I feel like I’m in a mini law school course here. Here’s what I’ve learned: If you know your client is guilty –
1) Try to besmirch the reputations of the witnesses to the crime. This includes ridiculing a military man for wearing his uniform to the court.
2) Try to make it look like the witnesses don’t agree on what they witnessed – even though they both describe witnessing the same things – by pointing out that one witness used the word “demand” in his description, while the other witness did not.
3) Try to pull the focus off the actual crime. Use “red herrings.” This includes focusing on one word (like, for instance, “bribery”) and noting that none of the witnesses have used this one word in describing what they saw.
4) Make it look like a personal attack. Say the only reason this inquiry is taking place is because the people asking questions don’t like your client. (Ignore the fact that your client was caught committing the offense.)
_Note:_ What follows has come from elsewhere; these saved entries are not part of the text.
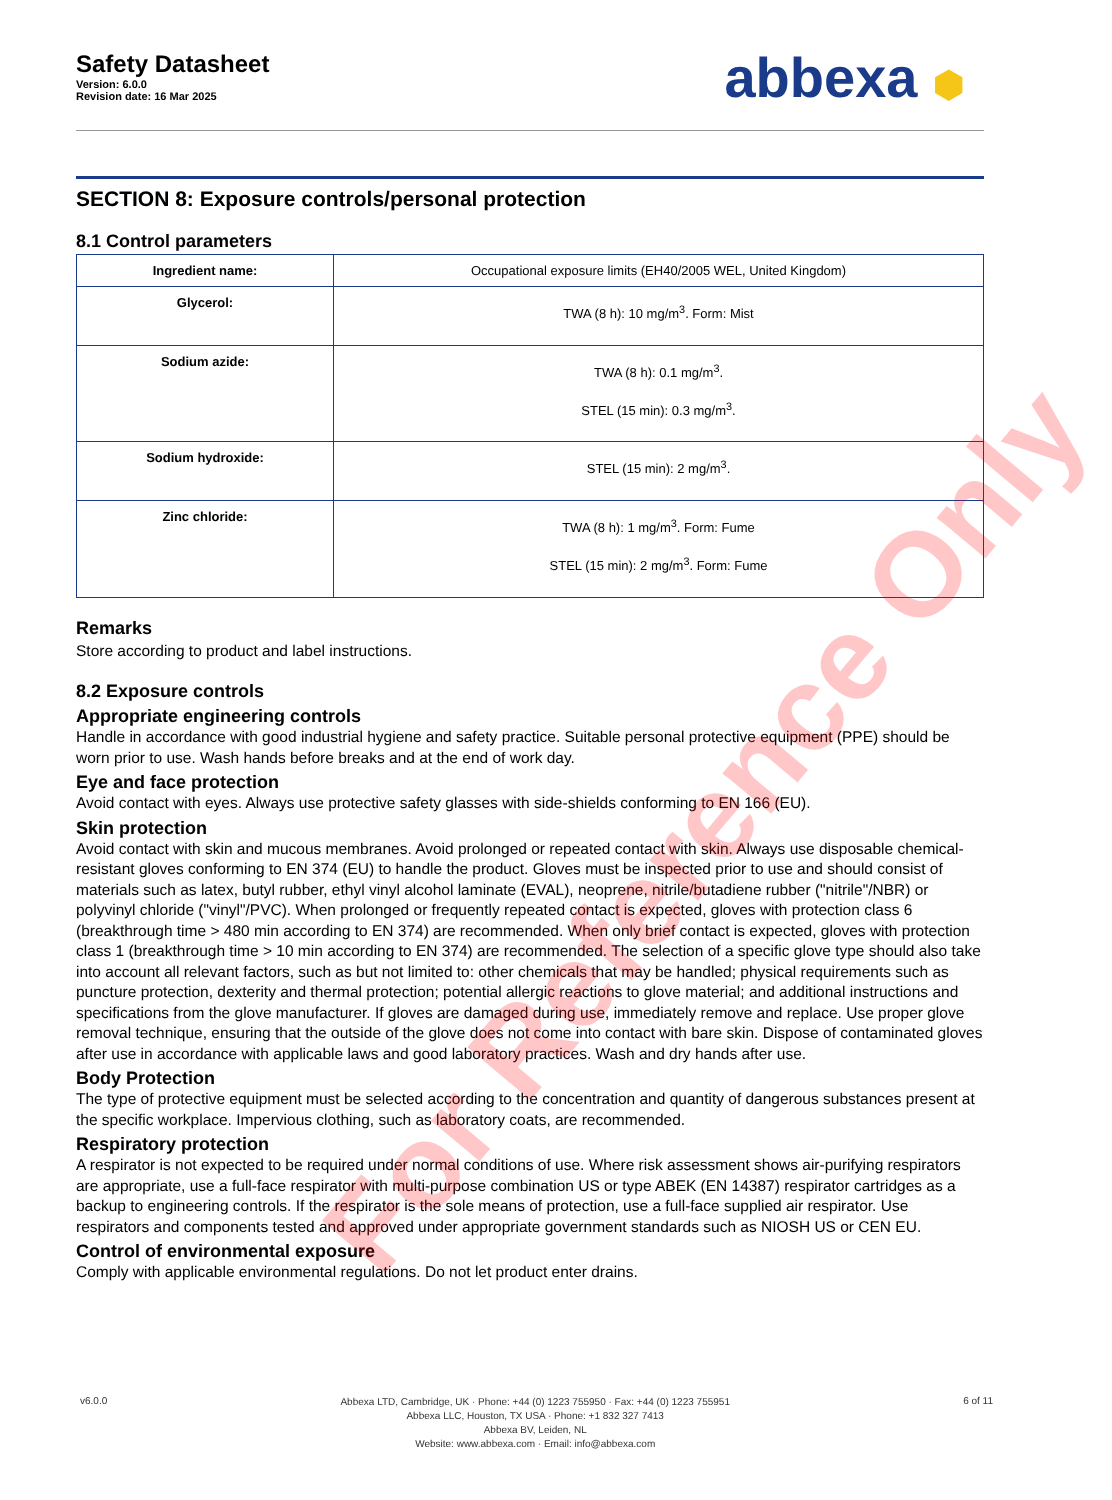Safety Datasheet
Version: 6.0.0
Revision date: 16 Mar 2025
abbexa ⬢
SECTION 8: Exposure controls/personal protection
8.1 Control parameters
| Ingredient name: | Occupational exposure limits (EH40/2005 WEL, United Kingdom) |
| Glycerol: | TWA (8 h): 10 mg/m<sup>3</sup>. Form: Mist |
| Sodium azide: | TWA (8 h): 0.1 mg/m<sup>3</sup>. STEL (15 min): 0.3 mg/m<sup>3</sup>. |
| Sodium hydroxide: | STEL (15 min): 2 mg/m<sup>3</sup>. |
| Zinc chloride: | TWA (8 h): 1 mg/m<sup>3</sup>. Form: Fume STEL (15 min): 2 mg/m<sup>3</sup>. Form: Fume |
Remarks
Store according to product and label instructions.
8.2 Exposure controls
Appropriate engineering controls
Handle in accordance with good industrial hygiene and safety practice. Suitable personal protective equipment (PPE) should be worn prior to use. Wash hands before breaks and at the end of work day.
Eye and face protection
Avoid contact with eyes. Always use protective safety glasses with side-shields conforming to EN 166 (EU).
Skin protection
Avoid contact with skin and mucous membranes. Avoid prolonged or repeated contact with skin. Always use disposable chemical-resistant gloves conforming to EN 374 (EU) to handle the product. Gloves must be inspected prior to use and should consist of materials such as latex, butyl rubber, ethyl vinyl alcohol laminate (EVAL), neoprene, nitrile/butadiene rubber ("nitrile"/NBR) or polyvinyl chloride ("vinyl"/PVC). When prolonged or frequently repeated contact is expected, gloves with protection class 6 (breakthrough time > 480 min according to EN 374) are recommended. When only brief contact is expected, gloves with protection class 1 (breakthrough time > 10 min according to EN 374) are recommended. The selection of a specific glove type should also take into account all relevant factors, such as but not limited to: other chemicals that may be handled; physical requirements such as puncture protection, dexterity and thermal protection; potential allergic reactions to glove material; and additional instructions and specifications from the glove manufacturer. If gloves are damaged during use, immediately remove and replace. Use proper glove removal technique, ensuring that the outside of the glove does not come into contact with bare skin. Dispose of contaminated gloves after use in accordance with applicable laws and good laboratory practices. Wash and dry hands after use.
Body Protection
The type of protective equipment must be selected according to the concentration and quantity of dangerous substances present at the specific workplace. Impervious clothing, such as laboratory coats, are recommended.
Respiratory protection
A respirator is not expected to be required under normal conditions of use. Where risk assessment shows air-purifying respirators are appropriate, use a full-face respirator with multi-purpose combination US or type ABEK (EN 14387) respirator cartridges as a backup to engineering controls. If the respirator is the sole means of protection, use a full-face supplied air respirator. Use respirators and components tested and approved under appropriate government standards such as NIOSH US or CEN EU.
Control of environmental exposure
Comply with applicable environmental regulations. Do not let product enter drains.
v6.0.0
Abbexa LTD, Cambridge, UK · Phone: +44 (0) 1223 755950 · Fax: +44 (0) 1223 755951
Abbexa LLC, Houston, TX USA · Phone: +1 832 327 7413
Abbexa BV, Leiden, NL
Website: www.abbexa.com · Email: info@abbexa.com
6 of 11
For Reference Only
5) Try to ridicule the whole process. Call it a circus. Call it a farce. Belittle the importance of the process and infer it is a waste of everyone’s time.
6) Talk about the millions of people who voted for your client. Infer that popularity is more important than truth. (Caveat: Do not talk about the millions of people who do not support your client. Do not talk about election interference by Russia that may have won the election for your client.)
7) Spin it. If your client is accused, for instance, of trying to get a foreign government to find dirt on his political rival in exchange for weapons paid for by tax-payer dollars – spin it so that your client looks honorable – like he was only trying to get rid of corruption. Never mind that your client showed no interest in learning about the corruption in this foreign government, or that the foreign government had already been cleared by United States intelligence. (“The Pentagon in May officially certified that it had seen enough anti-corruption progress to justify releasing the congressionally authorized aid, according to documents provided to The Associated Press.” Military Times, 9/29/19.)
Feel free to add on anything YOU have learned from the impeachment inquiry about defending a guilty client.